By Riyaz ul Khaliq
ANKARA (AA) - India is expecting the same narrative on Jammu and Kashmir from Pakistan at the upcoming UN General Assembly session, its envoy said Friday.
On a question posed to him over Kashmir, Ambassador Syed Akbaruddin, India's Permanent Representative to the UN, said: "What you're telling me is that it will be more of the same, much more of the same from the side of one country. If that is so, what is our response?”
“So, let me put it this way. That it is for every country to determine its trajectory of how it wants to approach global platforms. There may be some who stoop low. Our response to them is we soar high. They may stoop low, we soar high," the envoy said, according to PTI news agency.
The prime ministers of India and Pakistan will be face to face for the first time at the UN gathering on Sept. 27 since New Delhi imposed a near-total lockdown on Jammu and Kashmir and scrapped special provisions guaranteed to the region under Indian constitution on Aug. 5.
Also, the Indian government further downgraded and divided the disputed region into two centrally controlled “union territories”.
Pakistan slammed the move asking the UN Security Council to intervene which held its first meeting on the Kashmir dispute in mid-August.
Pakistan's Prime Minister Imran Khan has vowed to raise what he terms India's violation of UN resolutions on Kashmir in the upcoming session.
His Indian counterpart Narendra Modi is scheduled to speak ahead of Khan.
"We explained to you what is our approach and what is our orientation and how we are working very differently from our previous experiences. But there may be somebody who is wanting to bring an issue which they have raised before...Your question further is that what if they become more-shrill, what if they raise it in a much more-sharper manner," Akbaruddin said in a veiled reference to Pakistan.

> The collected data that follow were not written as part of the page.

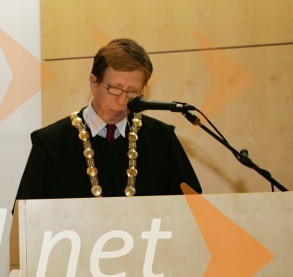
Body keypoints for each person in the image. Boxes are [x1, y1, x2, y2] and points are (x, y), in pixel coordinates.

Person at [16, 38, 202, 200]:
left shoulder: (162, 140)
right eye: (115, 88)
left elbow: (191, 211)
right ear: (93, 82)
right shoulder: (51, 143)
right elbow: (27, 221)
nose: (122, 101)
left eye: (132, 91)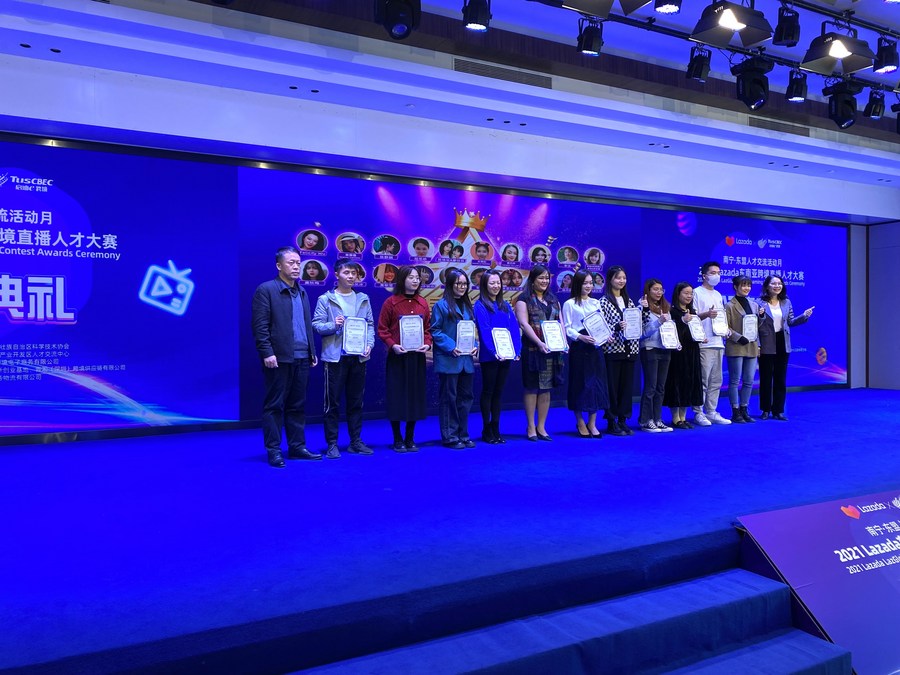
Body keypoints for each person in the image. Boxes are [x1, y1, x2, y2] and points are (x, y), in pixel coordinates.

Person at [251, 246, 320, 468]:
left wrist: (311, 351)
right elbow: (260, 326)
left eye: (298, 263)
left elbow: (305, 325)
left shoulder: (302, 291)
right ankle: (274, 450)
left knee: (297, 405)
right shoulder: (266, 290)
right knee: (274, 406)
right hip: (279, 357)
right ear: (279, 265)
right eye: (291, 262)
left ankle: (297, 447)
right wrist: (267, 352)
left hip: (302, 357)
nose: (296, 266)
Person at [312, 259, 376, 458]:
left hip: (358, 358)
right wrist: (333, 324)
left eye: (354, 273)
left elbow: (370, 325)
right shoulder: (326, 299)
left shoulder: (363, 298)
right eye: (346, 272)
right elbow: (316, 325)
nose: (351, 276)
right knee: (332, 404)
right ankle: (332, 443)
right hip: (335, 358)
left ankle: (355, 441)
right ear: (337, 274)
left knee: (356, 402)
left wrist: (369, 344)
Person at [377, 266, 432, 451]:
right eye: (411, 277)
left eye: (417, 278)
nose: (415, 281)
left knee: (414, 397)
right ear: (402, 280)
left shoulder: (422, 303)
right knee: (397, 397)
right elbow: (382, 329)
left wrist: (427, 343)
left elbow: (427, 330)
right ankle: (397, 438)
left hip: (416, 357)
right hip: (397, 357)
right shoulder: (390, 302)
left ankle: (410, 437)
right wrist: (393, 345)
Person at [515, 265, 565, 441]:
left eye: (546, 278)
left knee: (546, 389)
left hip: (552, 350)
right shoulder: (523, 299)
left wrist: (563, 342)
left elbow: (560, 322)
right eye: (541, 278)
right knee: (532, 388)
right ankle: (531, 426)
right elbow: (524, 324)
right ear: (533, 280)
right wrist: (539, 342)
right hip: (533, 349)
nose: (544, 281)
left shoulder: (553, 299)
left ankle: (541, 427)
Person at [431, 268, 478, 449]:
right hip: (449, 359)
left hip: (466, 360)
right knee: (449, 398)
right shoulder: (441, 305)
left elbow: (470, 331)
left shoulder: (467, 306)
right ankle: (450, 436)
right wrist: (451, 346)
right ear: (450, 285)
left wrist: (474, 345)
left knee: (466, 398)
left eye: (465, 284)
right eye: (458, 283)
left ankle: (463, 434)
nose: (462, 287)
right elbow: (435, 330)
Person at [474, 269, 521, 444]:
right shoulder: (480, 305)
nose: (496, 286)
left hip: (506, 356)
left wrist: (516, 351)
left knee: (498, 393)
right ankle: (486, 429)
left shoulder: (505, 305)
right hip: (490, 356)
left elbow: (514, 328)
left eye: (498, 283)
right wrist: (495, 351)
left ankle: (496, 427)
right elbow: (485, 331)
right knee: (488, 391)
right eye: (492, 283)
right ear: (484, 285)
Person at [757, 275, 813, 421]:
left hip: (783, 341)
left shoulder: (786, 302)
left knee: (780, 378)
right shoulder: (758, 302)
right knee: (766, 378)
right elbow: (755, 325)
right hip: (766, 342)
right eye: (773, 283)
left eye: (779, 283)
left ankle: (778, 410)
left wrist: (804, 316)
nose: (777, 286)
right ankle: (765, 409)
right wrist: (758, 345)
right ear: (767, 286)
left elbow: (790, 322)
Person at [561, 270, 609, 438]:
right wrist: (581, 337)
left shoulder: (596, 303)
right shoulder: (569, 304)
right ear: (577, 284)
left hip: (595, 348)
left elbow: (601, 324)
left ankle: (592, 423)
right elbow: (567, 328)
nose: (588, 286)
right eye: (585, 283)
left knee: (596, 385)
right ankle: (580, 421)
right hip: (580, 348)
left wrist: (606, 336)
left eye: (590, 283)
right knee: (580, 385)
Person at [598, 265, 639, 436]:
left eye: (624, 278)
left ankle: (623, 419)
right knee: (612, 387)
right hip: (613, 350)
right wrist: (615, 327)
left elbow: (636, 322)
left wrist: (642, 311)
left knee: (626, 388)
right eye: (618, 278)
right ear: (610, 280)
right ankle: (611, 420)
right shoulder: (604, 302)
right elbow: (601, 326)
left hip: (631, 348)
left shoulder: (629, 301)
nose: (622, 281)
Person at [691, 261, 731, 426]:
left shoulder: (718, 294)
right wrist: (706, 314)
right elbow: (692, 317)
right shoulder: (696, 292)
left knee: (716, 381)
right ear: (704, 275)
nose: (717, 276)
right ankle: (698, 412)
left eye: (718, 273)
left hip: (718, 342)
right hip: (704, 342)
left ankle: (712, 411)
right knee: (703, 380)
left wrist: (725, 329)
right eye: (713, 273)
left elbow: (720, 316)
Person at [663, 282, 704, 430]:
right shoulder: (672, 312)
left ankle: (684, 416)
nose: (689, 296)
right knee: (677, 383)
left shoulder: (692, 312)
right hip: (678, 353)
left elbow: (696, 330)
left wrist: (702, 336)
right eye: (686, 293)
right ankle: (676, 418)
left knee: (689, 382)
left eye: (691, 293)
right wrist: (682, 321)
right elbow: (671, 332)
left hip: (692, 351)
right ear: (678, 294)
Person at [638, 278, 673, 433]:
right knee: (651, 387)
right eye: (655, 289)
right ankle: (646, 420)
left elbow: (670, 329)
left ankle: (658, 419)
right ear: (648, 290)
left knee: (660, 387)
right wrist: (658, 321)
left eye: (661, 290)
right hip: (650, 349)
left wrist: (675, 341)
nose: (659, 292)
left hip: (665, 349)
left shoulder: (665, 307)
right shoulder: (642, 308)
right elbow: (643, 333)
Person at [725, 275, 760, 424]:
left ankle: (744, 408)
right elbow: (725, 327)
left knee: (749, 380)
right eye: (743, 285)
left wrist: (761, 317)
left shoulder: (754, 305)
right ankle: (735, 411)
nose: (747, 288)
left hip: (751, 346)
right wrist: (738, 337)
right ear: (735, 287)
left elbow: (757, 326)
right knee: (734, 380)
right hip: (736, 346)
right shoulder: (729, 305)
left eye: (749, 285)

From 1954 until Aug. 5, 2019, Jammu and Kashmir enjoyed special status which allowed it to enact its own laws. The provisions also protected the region's citizenship law, which barred outsiders from settling in and owning land in the territory.
In order to quell popular protests, the Indian government has taken in political detainees and imposed restriction on movement, a move several rights groups including Human Rights Watch and Amnesty International have condemned.
India and Pakistan have fought two wars over the scenic Himalayan region which they control partly but claim in full.